CONSIGNES DE L'EXERCICE |
#1 Pour chaque affirmation, dites par oui ou par non si elle est conforme au texte sur la toxicomanie, en citant les mots du texte qui tranchent. (a) Le déni de la toxicomanie est rare chez les toxicomanes. (b) Les comportements décrits ne deviennent pathologiques que parce qu'ils se répètent. (c) Il se passe souvent peu de temps entre le début de la toxicomanie et son identification.
#2 Dans le texte sur la toxicomanie, transformez en liste à puces le paragraphe qui commence par « La toxicomanie provoque des troubles du comportement », en gardant ses faits principaux.
#3 Poursuivez le texte sur la toxicomanie à partir de sa dernière phrase.

TEXTE DE RÉFÉRENCE |
· · ·
La toxicomanie provoque des troubles du comportement qui ne vont qu’en s’aggravant au fil du temps et conduisent un jour ou l’autre au diagnostic. Le déni de ces comportements et de la toxicomanie est constant chez les toxicomanes et fait partie de la symptomatologie. La liste des anomalies du comportement observées chez les toxicomanes est assez stéréotypée: des changements d’humeur (dépression, anxiété, euphorie) au cours d’une même journée; des absences répétées et inexpliquées; des sorties fréquentes de salle d’opération en cours d’anesthésie; une préférence marquée pour la pratique de l’anesthésie en solitaire; la présence nocturne à l’hôpital en dehors des périodes de garde; des absences réitérées de réponse aux appels pendant les gardes; l’allégation de problèmes de santé multiples, personnels ou familiaux justifiant éventuellement « l’emprunt » d’opiacés. Les infirmiers ayant des conduites addictives avec les agents anesthésiques détournent à leur profit les agents normalement administrés aux patients. En témoignent, des négligences répétées quant au relevé de l’information reportée sur les feuilles d’anesthésie, le fait que les patients présentent des douleurs postopératoires excessives ou inhabituelles ou des signes de réveil au cours de l’anesthésie, ou le fait que ces patients aient une prescription d’analgésique sans commune mesure avec la douleur attendue. Les comportements décrits ne sont pathologiques que du fait de leur répétition. Les causes de la toxicomanie sont multiples, les facteurs liés au parcours personnel de chaque individu sont bien évidemment au-delà des mesures de prévention collective. Il est à l’inverse possible que les conditions de travail et l’environnement favorisent l’évolution vers la toxicomanie [6].

 

D’une façon plus générale, si l’on admet que des facteurs liés aux conditions de travail peuvent favoriser la toxicomanie, toutes les initiatives visant à baisser le niveau des pressions et des contraintes sont bienvenues, notamment celles qui visent à réduire les conditions d’exercice dans l’isolement. Malgré la réitération de ces comportements, le délai écoulé entre le début de la toxicomanie et son identification est souvent long, de plusieurs mois à plusieurs années. La découverte est souvent fortuite soit à l’occasion de procédures routinières de contrôle des stocks médicamenteux.
· · ·
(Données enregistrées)
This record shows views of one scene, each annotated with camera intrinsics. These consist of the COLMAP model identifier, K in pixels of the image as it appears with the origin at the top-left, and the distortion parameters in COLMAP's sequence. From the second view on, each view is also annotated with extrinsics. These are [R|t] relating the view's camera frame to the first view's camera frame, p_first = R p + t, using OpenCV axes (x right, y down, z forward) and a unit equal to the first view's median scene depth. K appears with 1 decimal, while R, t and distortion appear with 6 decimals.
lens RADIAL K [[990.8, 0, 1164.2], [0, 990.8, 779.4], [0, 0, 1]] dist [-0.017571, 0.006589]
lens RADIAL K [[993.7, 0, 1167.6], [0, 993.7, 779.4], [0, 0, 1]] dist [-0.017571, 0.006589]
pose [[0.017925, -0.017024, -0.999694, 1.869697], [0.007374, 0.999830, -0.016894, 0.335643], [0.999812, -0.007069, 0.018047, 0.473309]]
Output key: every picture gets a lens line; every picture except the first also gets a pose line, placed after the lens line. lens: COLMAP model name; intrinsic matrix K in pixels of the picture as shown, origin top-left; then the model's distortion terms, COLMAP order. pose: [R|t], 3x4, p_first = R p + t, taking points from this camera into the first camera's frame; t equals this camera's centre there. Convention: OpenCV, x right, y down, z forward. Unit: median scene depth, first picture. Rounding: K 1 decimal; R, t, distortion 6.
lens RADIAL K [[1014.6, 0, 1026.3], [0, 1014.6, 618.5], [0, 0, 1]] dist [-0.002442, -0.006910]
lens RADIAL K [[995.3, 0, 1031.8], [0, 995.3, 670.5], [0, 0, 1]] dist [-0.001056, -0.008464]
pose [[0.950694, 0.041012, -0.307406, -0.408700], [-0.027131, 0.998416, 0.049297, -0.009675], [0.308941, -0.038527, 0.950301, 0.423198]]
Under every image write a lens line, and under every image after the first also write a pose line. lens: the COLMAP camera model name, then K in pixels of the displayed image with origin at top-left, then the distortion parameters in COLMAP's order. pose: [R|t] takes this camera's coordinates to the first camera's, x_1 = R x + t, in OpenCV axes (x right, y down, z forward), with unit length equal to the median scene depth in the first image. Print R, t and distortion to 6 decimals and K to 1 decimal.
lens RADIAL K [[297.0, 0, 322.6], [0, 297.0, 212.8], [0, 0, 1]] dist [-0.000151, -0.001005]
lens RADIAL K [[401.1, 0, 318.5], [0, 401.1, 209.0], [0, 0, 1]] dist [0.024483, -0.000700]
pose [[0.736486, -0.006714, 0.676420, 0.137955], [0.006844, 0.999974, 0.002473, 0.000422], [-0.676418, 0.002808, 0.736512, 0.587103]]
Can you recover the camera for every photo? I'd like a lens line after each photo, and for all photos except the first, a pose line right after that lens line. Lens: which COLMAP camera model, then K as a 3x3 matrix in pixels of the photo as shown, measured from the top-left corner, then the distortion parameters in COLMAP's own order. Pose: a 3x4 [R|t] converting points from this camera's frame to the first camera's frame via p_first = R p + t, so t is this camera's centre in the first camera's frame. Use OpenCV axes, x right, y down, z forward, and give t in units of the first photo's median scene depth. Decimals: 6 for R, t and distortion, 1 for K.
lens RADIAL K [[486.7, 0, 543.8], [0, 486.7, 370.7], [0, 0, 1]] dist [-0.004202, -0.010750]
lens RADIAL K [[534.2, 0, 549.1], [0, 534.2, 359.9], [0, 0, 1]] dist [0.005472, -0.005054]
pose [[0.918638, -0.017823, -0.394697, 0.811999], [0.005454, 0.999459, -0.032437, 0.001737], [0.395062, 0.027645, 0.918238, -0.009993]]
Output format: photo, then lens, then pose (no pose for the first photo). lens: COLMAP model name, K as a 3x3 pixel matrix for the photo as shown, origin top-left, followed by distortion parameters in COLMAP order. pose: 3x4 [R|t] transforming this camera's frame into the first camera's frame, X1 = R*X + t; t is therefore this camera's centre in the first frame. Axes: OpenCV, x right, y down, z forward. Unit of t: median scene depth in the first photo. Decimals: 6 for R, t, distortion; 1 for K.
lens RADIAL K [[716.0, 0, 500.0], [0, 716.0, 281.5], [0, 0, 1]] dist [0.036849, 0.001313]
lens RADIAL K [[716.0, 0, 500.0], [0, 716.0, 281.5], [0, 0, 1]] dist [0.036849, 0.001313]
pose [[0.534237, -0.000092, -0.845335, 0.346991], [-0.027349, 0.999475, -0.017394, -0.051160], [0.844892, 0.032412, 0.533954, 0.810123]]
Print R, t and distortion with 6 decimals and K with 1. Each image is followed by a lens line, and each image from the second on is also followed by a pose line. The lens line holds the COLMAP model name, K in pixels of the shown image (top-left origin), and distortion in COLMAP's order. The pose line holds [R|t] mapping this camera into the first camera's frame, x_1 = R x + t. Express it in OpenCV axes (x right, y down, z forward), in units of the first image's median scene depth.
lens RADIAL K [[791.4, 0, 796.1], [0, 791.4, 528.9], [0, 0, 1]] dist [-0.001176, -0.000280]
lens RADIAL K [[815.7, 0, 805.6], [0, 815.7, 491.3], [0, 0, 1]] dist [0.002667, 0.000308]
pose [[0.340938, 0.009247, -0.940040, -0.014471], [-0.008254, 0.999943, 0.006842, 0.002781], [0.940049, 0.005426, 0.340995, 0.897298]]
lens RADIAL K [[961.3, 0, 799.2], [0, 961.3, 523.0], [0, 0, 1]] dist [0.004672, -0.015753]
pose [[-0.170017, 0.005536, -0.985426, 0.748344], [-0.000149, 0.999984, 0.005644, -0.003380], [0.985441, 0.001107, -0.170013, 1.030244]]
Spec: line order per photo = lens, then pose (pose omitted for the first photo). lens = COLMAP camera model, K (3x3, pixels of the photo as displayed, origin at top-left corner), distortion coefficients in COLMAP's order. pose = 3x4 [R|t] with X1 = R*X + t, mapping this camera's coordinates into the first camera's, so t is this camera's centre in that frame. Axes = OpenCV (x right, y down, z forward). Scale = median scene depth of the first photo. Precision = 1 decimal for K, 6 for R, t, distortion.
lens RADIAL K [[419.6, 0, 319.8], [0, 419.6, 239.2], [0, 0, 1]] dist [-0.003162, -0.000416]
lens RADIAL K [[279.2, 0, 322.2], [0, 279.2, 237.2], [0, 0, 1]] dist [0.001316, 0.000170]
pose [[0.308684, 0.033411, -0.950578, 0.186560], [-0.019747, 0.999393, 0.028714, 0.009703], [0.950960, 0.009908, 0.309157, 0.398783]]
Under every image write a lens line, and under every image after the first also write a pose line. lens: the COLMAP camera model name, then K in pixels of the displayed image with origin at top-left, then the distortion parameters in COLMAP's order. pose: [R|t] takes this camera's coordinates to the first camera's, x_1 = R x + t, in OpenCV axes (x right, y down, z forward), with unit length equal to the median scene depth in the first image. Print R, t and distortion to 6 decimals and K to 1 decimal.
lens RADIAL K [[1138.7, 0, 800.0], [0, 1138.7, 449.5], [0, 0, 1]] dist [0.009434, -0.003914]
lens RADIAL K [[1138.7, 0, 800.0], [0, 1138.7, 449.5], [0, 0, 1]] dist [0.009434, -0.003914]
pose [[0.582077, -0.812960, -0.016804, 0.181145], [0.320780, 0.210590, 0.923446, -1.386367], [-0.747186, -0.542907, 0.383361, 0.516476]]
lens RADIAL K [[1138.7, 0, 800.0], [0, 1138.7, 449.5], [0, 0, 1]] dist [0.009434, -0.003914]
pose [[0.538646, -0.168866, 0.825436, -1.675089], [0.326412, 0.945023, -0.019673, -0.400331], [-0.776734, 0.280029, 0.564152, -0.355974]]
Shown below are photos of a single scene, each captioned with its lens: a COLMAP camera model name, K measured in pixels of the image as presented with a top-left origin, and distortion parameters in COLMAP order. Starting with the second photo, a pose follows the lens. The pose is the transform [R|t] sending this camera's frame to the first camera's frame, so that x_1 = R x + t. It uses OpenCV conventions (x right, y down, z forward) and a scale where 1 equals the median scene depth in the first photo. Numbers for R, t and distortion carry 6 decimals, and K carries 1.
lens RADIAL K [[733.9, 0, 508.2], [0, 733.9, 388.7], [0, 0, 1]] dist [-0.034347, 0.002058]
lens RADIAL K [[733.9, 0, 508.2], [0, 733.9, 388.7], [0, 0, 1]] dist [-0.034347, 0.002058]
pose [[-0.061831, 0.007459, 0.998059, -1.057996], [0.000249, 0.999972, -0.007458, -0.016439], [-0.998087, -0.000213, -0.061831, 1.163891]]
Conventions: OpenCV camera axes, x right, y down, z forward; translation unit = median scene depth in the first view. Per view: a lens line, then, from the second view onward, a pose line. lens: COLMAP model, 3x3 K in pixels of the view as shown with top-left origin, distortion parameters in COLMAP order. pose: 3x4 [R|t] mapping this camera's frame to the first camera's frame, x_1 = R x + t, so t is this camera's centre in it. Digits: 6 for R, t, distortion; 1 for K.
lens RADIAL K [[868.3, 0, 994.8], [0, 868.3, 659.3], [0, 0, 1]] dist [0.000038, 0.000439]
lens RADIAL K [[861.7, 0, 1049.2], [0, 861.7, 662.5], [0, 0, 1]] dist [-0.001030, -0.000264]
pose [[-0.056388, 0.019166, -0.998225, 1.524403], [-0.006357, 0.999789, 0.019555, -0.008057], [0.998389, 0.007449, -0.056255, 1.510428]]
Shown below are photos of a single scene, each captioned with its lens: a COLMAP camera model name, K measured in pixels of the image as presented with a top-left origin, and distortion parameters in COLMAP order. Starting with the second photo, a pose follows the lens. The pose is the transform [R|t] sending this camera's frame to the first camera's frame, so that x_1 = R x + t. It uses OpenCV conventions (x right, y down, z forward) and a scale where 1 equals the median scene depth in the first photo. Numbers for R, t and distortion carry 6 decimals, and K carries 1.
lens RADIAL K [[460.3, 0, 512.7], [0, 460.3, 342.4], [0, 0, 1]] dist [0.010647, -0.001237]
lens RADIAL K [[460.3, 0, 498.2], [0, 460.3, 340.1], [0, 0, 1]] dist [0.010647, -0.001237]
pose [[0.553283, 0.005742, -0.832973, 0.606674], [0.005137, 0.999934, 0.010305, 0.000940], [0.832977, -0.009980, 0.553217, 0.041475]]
· · ·
RÉPONSES PAR CONSIGNE |
#1
(a) Non : « Le déni de ces comportements et de la toxicomanie est constant chez les toxicomanes ».
(b) Oui : « Les comportements décrits ne sont pathologiques que du fait de leur répétition. »
(c) Non : « le délai écoulé entre le début de la toxicomanie et son identification est souvent long, de plusieurs mois à plusieurs années ».

#2
- Les troubles du comportement liés à la toxicomanie s'aggravent avec le temps et finissent par mener au diagnostic.
- Le déni des comportements et de la toxicomanie est constant et fait partie des symptômes.
- Les signes habituels sont les suivants : humeur changeante dans une même journée (dépression, anxiété, euphorie), absences répétées et inexpliquées, sorties fréquentes de la salle d'opération pendant l'anesthésie, préférence pour l'anesthésie en solitaire, présence la nuit à l'hôpital en dehors des gardes, appels sans réponse pendant les gardes, problèmes de santé personnels ou familiaux invoqués, parfois pour justifier « l'emprunt » d'opiacés.
- Les infirmiers concernés gardent pour eux des produits destinés aux patients. On le voit à des feuilles d'anesthésie mal remplies de façon répétée, à des patients qui ont des douleurs après l'opération excessives ou inhabituelles ou qui se réveillent pendant l'anesthésie, et à des prescriptions d'antidouleurs sans rapport avec la douleur attendue.
- Ces comportements ne sont pathologiques que parce qu'ils se répètent.
- Les causes sont multiples. Le parcours personnel de chacun échappe à la prévention collective, mais les conditions de travail et l'environnement peuvent favoriser l'évolution vers la toxicomanie.

#3
Conclusion

Le toxicomane en milieu professionnel est une personne en danger. La mise en évidence d’une addiction en milieu anesthésique est difficile et se fait sur des anomalies du comportement professionnel. Les agents utilisés sont multiples et souvent associés entre eux. Les conduites addictives aux agents anesthésiques sont plus fréquentes chez le personnel en formation. Les médecins et infirmiers toxicomanes nécessitent une prise en charge en milieu spécialisé qui devrait leur permettre à terme une réinsertion et une réorientation professionnelles.

 

 

Conflits d’´intérêt

Les auteurs ne déclarent aucun conflit d´intérêts

 

 

Contribution des auteurs

Tous les auteurs ont également contribué à ce travail et ont lu et approuvé la version finale du manuscrit.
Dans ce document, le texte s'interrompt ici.